Inteligência competitiva: o primeiro grande vetor da Boa Gestão
O primeiro grande vetor desta afirmação da Boa Gestão assenta na activação positiva de uma cultura de inteligência competitiva. Isso implica dinamizar uma agenda de colaboração em rede, reforçar instrumentos de valorização da ética comportamental entre os diferentes actores e definir uma matriz doutrinária, com disseminação pedagógica, que qualifique princípios de rigor, respeito pela inclusão na sociedade e, simultaneamente, aceitação dos resultados do jogo da competitividade. Não se pretende impor modelos de gestão pré-formatados a uma economia com padrões comportamentais historicamente consolidados; procura-se, antes, transformar o desafio de qualificar as organizações num exercício exigente de responsabilidade colectiva, capaz de alterar - para melhor - a capacidade de “ir a jogo”. A Boa Gestão tem de saber estar presente e integrar-se no próprio processo.
Qualificação das organizações e criação de valor nas empresas
É por aqui que tudo tem de começar. Trata-se, de forma evidente, do vértice mais determinante do capital estratégico que importa construir neste novo tempo. Um exercício de maior selectividade nas apostas empresariais, maior exigência na qualidade do financiamento e uma atenção operativa mais apurada à monitorização dos resultados alcançados terão de caminhar lado a lado com esta acção global de qualificação sustentada que se pretende para a gestão empresarial. Não sendo algo que se faça por decreto, é claro que esta acção de construção de competências das nossas estruturas empresariais será um exercício inteligente, assente num compromisso entre o respeito pela tradição corporativa e o papel que a inovação terá de desempenhar neste percurso. Neste contexto, a Boa Gestão terá de actuar como um agente de inteligência competitiva partilhada em rede.
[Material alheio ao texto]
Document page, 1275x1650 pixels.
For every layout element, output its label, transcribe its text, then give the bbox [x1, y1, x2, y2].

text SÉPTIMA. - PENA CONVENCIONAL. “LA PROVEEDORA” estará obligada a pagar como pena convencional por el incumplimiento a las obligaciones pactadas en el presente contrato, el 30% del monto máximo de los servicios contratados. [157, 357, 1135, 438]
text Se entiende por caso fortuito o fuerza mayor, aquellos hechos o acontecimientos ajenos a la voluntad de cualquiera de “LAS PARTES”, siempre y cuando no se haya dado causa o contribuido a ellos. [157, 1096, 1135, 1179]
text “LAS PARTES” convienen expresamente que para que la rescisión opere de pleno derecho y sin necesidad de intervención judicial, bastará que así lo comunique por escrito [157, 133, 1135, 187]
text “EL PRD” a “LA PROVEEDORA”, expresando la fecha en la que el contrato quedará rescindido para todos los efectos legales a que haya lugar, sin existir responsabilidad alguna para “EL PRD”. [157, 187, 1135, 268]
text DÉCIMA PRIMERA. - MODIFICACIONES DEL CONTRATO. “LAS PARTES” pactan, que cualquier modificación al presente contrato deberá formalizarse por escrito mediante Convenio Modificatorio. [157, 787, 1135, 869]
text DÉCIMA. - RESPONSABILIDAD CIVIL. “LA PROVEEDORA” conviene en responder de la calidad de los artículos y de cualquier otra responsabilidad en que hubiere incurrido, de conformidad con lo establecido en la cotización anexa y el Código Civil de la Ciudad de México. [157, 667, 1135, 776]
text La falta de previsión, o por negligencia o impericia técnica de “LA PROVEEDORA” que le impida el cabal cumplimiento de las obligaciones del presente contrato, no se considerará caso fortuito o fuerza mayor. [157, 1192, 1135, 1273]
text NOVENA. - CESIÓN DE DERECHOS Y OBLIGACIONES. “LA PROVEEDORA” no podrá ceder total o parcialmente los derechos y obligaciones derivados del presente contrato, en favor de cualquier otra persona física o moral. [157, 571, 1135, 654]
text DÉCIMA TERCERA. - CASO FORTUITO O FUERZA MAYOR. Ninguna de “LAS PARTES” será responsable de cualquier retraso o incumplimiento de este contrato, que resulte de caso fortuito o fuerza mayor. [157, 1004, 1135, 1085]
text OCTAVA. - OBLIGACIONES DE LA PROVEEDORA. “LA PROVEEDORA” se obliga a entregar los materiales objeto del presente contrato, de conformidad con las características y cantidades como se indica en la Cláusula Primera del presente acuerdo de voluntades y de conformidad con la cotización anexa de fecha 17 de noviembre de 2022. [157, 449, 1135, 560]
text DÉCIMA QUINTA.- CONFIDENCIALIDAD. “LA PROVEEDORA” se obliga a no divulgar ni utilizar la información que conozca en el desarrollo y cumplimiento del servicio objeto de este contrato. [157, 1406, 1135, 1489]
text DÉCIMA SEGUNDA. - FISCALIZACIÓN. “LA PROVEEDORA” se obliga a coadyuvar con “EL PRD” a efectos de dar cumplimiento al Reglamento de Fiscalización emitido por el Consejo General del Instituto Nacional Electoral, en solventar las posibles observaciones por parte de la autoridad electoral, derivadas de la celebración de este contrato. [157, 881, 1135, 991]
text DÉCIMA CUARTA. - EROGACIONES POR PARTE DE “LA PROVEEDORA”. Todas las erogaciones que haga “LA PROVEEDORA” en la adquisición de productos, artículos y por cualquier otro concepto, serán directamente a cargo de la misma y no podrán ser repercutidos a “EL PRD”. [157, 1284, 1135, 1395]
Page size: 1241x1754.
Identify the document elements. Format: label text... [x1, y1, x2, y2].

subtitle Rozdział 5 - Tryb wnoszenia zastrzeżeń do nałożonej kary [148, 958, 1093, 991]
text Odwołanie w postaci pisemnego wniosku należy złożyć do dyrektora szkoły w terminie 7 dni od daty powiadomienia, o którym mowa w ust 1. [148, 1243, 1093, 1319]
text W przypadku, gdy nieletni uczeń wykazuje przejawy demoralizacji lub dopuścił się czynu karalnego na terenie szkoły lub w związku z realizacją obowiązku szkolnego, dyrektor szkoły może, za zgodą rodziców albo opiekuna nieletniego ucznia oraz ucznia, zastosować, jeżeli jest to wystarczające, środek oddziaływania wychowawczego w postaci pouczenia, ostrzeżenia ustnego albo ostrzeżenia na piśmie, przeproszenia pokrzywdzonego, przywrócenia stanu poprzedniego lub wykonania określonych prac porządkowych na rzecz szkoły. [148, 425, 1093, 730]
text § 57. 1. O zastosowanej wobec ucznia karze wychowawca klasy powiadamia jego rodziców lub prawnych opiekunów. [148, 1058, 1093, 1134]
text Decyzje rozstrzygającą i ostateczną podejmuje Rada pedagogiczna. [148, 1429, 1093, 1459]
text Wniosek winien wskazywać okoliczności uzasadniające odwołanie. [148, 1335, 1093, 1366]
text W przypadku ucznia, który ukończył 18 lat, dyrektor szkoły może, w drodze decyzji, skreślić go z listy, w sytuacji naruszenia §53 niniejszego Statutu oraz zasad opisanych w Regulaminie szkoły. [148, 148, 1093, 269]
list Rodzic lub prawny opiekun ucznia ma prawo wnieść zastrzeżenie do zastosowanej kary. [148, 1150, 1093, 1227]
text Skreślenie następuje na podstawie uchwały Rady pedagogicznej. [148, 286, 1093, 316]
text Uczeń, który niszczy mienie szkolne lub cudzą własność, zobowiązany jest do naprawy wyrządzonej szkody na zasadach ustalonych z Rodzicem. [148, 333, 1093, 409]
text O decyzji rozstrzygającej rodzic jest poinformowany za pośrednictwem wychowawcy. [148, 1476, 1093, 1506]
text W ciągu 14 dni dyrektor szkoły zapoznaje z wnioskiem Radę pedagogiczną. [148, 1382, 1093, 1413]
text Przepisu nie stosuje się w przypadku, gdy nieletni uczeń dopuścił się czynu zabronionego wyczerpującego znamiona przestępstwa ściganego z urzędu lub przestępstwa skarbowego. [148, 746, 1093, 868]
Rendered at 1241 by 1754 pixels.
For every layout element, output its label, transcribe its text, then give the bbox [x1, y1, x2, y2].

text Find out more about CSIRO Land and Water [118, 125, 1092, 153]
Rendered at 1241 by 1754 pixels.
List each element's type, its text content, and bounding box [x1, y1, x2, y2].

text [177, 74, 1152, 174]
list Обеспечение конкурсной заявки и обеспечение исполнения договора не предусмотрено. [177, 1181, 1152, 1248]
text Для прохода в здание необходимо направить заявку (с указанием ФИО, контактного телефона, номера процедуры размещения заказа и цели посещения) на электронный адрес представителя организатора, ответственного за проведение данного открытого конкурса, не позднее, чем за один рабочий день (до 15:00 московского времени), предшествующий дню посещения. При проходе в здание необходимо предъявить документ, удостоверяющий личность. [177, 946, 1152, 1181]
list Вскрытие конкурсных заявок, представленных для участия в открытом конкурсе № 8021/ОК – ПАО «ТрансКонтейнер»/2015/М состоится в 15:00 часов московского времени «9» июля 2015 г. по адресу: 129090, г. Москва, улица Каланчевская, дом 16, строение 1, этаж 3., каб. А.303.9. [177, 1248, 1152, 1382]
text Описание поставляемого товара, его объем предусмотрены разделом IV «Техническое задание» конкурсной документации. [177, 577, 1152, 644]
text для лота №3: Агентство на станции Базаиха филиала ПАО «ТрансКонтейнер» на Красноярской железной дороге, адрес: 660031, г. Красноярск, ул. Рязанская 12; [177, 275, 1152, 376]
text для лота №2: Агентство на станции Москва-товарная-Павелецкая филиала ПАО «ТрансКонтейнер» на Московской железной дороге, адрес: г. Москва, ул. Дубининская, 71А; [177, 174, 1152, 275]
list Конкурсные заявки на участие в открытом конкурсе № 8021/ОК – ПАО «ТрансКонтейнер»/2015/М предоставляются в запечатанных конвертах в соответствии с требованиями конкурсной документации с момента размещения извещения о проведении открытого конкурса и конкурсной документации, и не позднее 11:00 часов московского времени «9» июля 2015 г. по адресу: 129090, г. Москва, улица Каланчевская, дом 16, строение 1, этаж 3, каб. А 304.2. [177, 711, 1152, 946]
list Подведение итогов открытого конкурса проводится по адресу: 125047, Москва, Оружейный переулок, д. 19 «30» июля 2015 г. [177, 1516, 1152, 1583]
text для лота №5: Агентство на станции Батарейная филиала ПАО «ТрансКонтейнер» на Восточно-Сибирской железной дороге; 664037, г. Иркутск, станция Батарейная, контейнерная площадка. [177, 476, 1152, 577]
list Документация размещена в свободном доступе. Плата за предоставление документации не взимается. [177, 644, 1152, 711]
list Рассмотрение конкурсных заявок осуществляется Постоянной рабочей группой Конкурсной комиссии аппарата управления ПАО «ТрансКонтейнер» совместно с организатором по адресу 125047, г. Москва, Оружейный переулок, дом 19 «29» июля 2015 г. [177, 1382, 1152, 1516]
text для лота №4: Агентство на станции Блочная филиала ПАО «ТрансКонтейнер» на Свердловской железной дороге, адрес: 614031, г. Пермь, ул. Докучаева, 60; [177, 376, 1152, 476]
As empresas têm um papel central na criação de riqueza e na promoção de uma cultura sustentada de geração de valor, numa lógica de articulação permanente com universidades, centros de I&D e outros actores relevantes. Por isso mesmo, são essenciais na tarefa de endogeneização de activos de capital empreendedor com impacto social estruturante, e a leitura da sua prática operativa deve constituir um exercício de análise profundamente exigente. A Boa Gestão tem de funcionar como indutor de modernidade estratégica nas organizações, dotando-as de um sentido de aposta estrutural na procura de valor e de excelência, enquanto factores centrais de uma nova competitividade para a nossa economia e sociedade. A Boa Gestão tem de ser um motor de mudança positiva para o futuro.